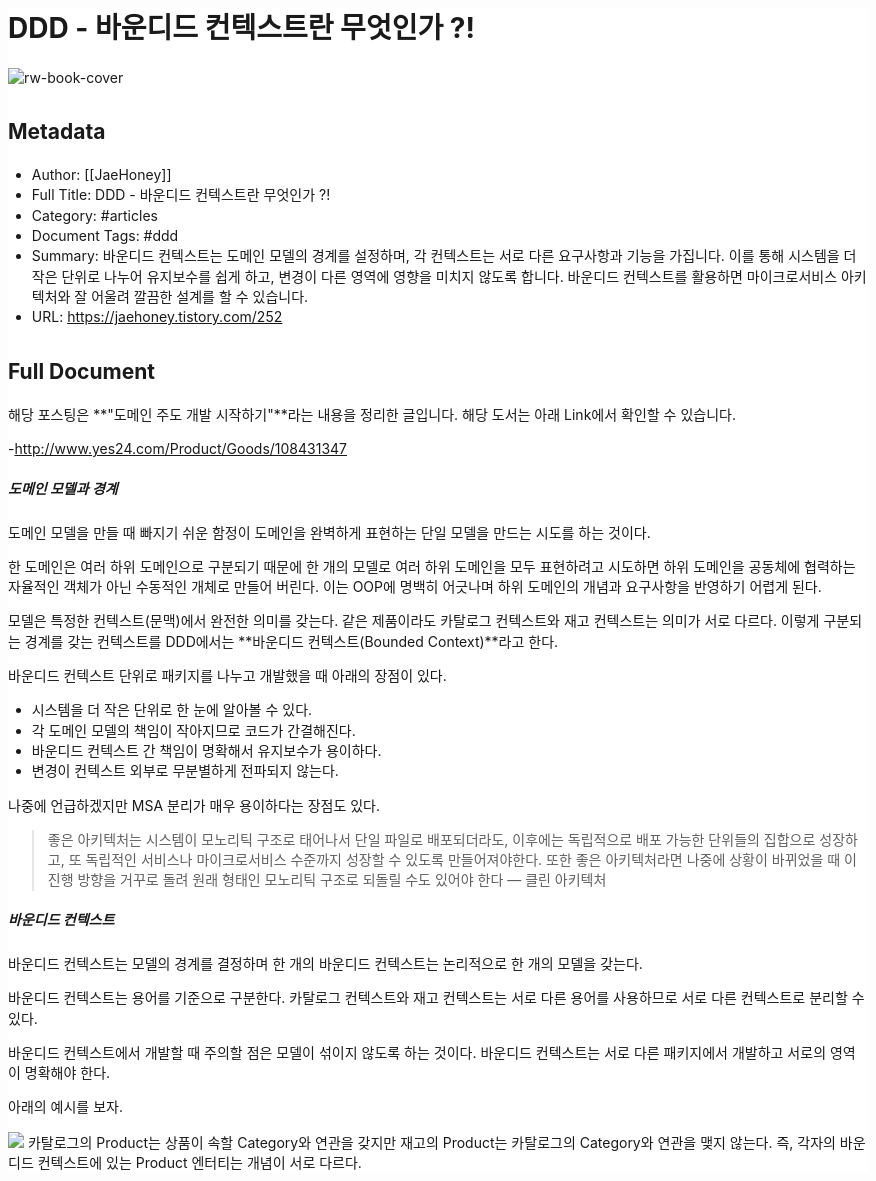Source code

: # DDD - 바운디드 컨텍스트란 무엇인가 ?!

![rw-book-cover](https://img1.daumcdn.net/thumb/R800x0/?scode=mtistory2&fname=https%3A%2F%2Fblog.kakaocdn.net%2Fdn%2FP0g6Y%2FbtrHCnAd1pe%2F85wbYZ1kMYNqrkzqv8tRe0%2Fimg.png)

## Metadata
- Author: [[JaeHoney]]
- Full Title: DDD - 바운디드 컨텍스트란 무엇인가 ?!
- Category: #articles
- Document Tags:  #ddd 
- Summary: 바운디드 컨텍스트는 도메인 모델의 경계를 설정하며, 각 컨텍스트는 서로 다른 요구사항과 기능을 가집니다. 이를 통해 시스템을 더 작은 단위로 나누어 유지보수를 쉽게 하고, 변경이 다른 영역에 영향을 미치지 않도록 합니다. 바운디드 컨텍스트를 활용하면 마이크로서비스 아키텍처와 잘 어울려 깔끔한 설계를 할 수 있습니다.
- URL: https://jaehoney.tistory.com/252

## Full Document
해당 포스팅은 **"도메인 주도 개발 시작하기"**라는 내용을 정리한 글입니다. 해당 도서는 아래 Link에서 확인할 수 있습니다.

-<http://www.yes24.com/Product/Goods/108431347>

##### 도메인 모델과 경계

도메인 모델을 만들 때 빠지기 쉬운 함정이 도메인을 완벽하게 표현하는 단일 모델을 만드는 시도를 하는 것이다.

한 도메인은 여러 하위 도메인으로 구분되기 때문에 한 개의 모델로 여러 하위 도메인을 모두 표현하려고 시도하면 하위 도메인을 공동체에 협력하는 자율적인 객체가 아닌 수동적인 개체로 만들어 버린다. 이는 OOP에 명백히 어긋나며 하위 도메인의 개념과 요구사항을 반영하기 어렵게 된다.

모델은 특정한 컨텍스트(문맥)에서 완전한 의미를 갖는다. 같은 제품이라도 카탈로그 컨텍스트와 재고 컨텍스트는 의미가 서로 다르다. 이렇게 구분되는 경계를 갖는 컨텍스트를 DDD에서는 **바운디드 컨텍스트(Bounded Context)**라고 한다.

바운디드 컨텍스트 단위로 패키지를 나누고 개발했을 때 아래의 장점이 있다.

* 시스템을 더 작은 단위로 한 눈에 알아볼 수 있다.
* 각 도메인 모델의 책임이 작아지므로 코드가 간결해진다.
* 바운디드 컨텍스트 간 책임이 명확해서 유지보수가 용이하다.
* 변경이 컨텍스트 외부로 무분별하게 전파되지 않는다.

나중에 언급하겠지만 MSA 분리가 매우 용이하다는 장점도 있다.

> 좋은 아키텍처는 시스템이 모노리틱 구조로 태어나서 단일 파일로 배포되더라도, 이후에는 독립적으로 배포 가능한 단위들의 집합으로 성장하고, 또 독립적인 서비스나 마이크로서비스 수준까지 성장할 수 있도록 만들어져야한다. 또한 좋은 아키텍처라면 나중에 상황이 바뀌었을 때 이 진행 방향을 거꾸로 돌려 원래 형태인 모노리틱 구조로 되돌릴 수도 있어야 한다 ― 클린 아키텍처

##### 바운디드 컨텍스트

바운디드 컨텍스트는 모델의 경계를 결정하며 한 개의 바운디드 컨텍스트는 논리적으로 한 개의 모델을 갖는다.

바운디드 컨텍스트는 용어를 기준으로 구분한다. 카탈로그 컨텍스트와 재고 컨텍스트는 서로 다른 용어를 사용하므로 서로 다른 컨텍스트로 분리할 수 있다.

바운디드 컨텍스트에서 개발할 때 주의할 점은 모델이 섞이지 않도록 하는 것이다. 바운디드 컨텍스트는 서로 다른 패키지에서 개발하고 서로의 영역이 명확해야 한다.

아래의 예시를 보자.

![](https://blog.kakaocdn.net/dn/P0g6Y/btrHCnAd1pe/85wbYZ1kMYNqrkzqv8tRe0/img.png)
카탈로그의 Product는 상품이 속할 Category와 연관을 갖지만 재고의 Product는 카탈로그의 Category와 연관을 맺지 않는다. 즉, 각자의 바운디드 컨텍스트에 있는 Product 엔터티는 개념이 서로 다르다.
+ + + +
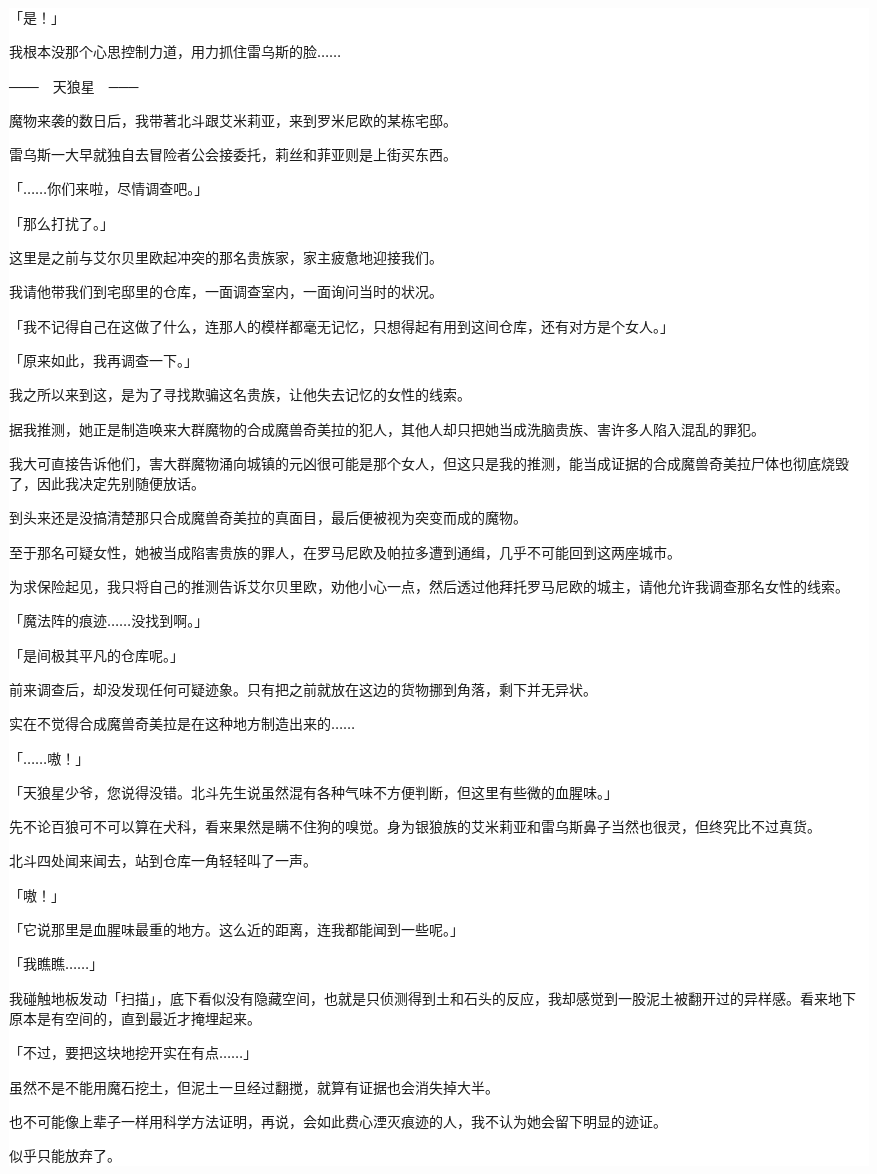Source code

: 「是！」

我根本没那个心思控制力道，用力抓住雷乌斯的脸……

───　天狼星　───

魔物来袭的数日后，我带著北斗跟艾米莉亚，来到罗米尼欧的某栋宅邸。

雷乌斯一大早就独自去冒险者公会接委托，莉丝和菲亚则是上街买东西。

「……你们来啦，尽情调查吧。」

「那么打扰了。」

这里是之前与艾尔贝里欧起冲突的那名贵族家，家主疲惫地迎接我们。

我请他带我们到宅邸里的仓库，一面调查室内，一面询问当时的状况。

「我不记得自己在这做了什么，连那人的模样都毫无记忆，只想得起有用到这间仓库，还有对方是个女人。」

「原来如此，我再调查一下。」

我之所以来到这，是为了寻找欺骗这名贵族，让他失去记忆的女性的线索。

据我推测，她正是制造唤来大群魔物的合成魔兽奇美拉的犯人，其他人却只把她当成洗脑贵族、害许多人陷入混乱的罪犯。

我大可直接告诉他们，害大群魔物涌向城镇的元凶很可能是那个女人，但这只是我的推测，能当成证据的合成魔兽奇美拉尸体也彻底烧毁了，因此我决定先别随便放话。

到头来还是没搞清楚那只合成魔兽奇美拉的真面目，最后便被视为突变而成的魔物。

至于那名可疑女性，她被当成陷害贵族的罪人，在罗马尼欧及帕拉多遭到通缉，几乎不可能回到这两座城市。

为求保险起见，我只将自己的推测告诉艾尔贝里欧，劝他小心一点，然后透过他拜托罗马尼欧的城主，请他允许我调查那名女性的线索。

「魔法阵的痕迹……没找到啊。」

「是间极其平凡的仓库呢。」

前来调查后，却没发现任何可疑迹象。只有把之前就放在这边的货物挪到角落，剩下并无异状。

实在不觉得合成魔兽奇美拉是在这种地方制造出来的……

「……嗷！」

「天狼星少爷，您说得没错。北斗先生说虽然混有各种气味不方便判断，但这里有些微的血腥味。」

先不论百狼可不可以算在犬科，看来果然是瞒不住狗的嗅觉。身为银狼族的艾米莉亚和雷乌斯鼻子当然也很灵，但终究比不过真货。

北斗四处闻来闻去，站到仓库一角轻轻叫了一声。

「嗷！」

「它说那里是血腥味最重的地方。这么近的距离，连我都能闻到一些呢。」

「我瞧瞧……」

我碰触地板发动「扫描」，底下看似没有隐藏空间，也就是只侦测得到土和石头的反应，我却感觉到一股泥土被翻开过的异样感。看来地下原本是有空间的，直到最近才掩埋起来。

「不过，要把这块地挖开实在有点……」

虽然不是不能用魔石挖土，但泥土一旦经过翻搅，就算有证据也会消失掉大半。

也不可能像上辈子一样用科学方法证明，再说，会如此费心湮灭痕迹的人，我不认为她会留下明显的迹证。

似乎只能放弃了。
+ + + +
[What is required]:
Whatever else the listing above holds, retype exactly only the lines from the one containing "명확해서 유지보수가 용이하다." to the one containing "카탈로그의 Product는 상품이", both ends kept.

[Solution for this exercise]:
* 바운디드 컨텍스트 간 책임이 명확해서 유지보수가 용이하다.
* 변경이 컨텍스트 외부로 무분별하게 전파되지 않는다.

나중에 언급하겠지만 MSA 분리가 매우 용이하다는 장점도 있다.

> 좋은 아키텍처는 시스템이 모노리틱 구조로 태어나서 단일 파일로 배포되더라도, 이후에는 독립적으로 배포 가능한 단위들의 집합으로 성장하고, 또 독립적인 서비스나 마이크로서비스 수준까지 성장할 수 있도록 만들어져야한다. 또한 좋은 아키텍처라면 나중에 상황이 바뀌었을 때 이 진행 방향을 거꾸로 돌려 원래 형태인 모노리틱 구조로 되돌릴 수도 있어야 한다 ― 클린 아키텍처

##### 바운디드 컨텍스트

바운디드 컨텍스트는 모델의 경계를 결정하며 한 개의 바운디드 컨텍스트는 논리적으로 한 개의 모델을 갖는다.

바운디드 컨텍스트는 용어를 기준으로 구분한다. 카탈로그 컨텍스트와 재고 컨텍스트는 서로 다른 용어를 사용하므로 서로 다른 컨텍스트로 분리할 수 있다.

바운디드 컨텍스트에서 개발할 때 주의할 점은 모델이 섞이지 않도록 하는 것이다. 바운디드 컨텍스트는 서로 다른 패키지에서 개발하고 서로의 영역이 명확해야 한다.

아래의 예시를 보자.

![](https://blog.kakaocdn.net/dn/P0g6Y/btrHCnAd1pe/85wbYZ1kMYNqrkzqv8tRe0/img.png)
카탈로그의 Product는 상품이 속할 Category와 연관을 갖지만 재고의 Product는 카탈로그의 Category와 연관을 맺지 않는다. 즉, 각자의 바운디드 컨텍스트에 있는 Product 엔터티는 개념이 서로 다르다.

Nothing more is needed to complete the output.